With Wyndham out in front confronting long-standing anxieties and worldly fears, the album (released last month on Fiction Records) is a fitting look at the band’s mental state, buoyed by a mixture of hope and fear in equal measure.

Shoals - Palace
Shoals – Palace

“I think I’ve always been a very fearful person,” Wyndham says via phone from the U.K. last month. “Fear of the world, fear of people, fear of myself. I’ve carried those fears into my adult life and never sort of understood them.”

Upon returning from a U.S. tour early in 2020, Wyndham and the band were gifted, in a way, with extra time and space to think about and confront those fears, and of course, to write and record. The result is an intensely personal album that manages to capture plenty of complex feelings below the surface.

“I found myself in a position of very much looking in the mirror,” Wyndham says. “Rather than shy away, I think I confronted myself. For me, that’s what it was about.”

In the midst of confronting his past and present, Wyndham and the band worked individually from the safety of their homes, passing files back and forth to put together the initial stages of a record.

Shoals captures the diversity of the band’s sound, which blends tuneful odes to love with wavy, shimmering nods to the early 2010s indie rock sound of DIIV and Wild Nothing.

I found myself in a position of very much looking in the mirror. Rather than shy away, I think I confronted myself. For me, that’s what it was about.

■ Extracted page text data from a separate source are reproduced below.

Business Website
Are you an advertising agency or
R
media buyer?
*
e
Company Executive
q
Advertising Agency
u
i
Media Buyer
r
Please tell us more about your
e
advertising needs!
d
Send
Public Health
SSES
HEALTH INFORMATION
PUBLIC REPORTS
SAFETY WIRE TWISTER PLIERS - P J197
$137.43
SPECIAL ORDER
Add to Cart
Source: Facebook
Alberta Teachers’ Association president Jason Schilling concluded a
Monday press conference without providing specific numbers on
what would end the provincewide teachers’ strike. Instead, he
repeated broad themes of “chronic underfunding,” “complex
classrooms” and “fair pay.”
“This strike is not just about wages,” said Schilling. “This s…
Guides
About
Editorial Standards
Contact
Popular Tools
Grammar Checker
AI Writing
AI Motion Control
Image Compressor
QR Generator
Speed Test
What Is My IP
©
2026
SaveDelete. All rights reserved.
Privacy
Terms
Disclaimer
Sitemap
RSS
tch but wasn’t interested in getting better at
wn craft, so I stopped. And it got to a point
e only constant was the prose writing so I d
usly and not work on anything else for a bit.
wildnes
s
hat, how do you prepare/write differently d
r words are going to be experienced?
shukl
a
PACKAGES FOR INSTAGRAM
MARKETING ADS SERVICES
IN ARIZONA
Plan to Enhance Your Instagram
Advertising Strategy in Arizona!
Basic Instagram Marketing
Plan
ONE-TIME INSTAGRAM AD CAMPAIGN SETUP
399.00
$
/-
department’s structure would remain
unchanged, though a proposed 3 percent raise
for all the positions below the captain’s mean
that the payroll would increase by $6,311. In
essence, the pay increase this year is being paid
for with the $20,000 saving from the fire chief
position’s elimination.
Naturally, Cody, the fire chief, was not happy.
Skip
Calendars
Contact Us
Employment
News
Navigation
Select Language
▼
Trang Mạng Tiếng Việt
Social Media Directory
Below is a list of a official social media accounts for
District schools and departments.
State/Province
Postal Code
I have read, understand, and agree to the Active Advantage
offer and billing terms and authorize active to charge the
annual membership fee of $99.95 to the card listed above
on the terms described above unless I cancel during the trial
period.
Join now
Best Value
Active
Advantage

The album’s twelve multi-layered tracks flow seamlessly from one homage to the next, with the sort of dream-like appeal that would make Slowdive proud on “Where Sky Becomes Sea,” not to mention the “erratic and chaotic” appeal of “Fade,” which Wyndham himself emphasized as he chatted with Atwood.

This album sounds like the band challenging itself beyond the comfortable-yet-impressive confines of its wildly successful 2016 debut, So Long Forever, which turned five last fall.

Producer Leo Abrams, whose past credits include Brian Eno to Jon Hopkins, allowed the band to explore open spaces and new sonic tapestries across Shoals.

Wyndham recognizes the band’s growth since its fateful first release, which saw tracks like “Live Well” amass more than 50 million streams, taking the band through the festival circuit and to Stateside tours in the process.

“I love it and I connect to it, but I can hear a sort of earlier part of our musicianship — the songwriting is more sort of traditional… and it’s safer,” Wyndham says. In that case, the band has definitely pulled out as many stops as possible with Shoals, ending up on the shores of a new, hopefully safer horizon – not to mention one with a tour looming in the distance.

Palace © Daniel Harris
Palace © Daniel Harris

The album’s rich and yet delicate sound is reflective of what the trio listened to in the process of recording it: Artists like James Blake and electronic duo Mount Kimbie, among others.

“We wanted to play more with that slightly electronic sound,” Wyndham says. It’s the sort of multi-faceted sound that’ll give fans plenty to sink their teeth into when the trio takes the stage – sooner rather than later.

The band kicks off its winter tour on February 3rd in Glasgow before making its way to Dallas in April, with Northeast stops at Boston’s Paradise Rock Club and famed NYC venue Webster Hall scheduled for May.

“Having gigs taken away from us … really made us realize we can’t take this for granted,” Wyndham says, reminiscing on past gigs across the country. “The dream of playing these venues, it’s like completely wild.”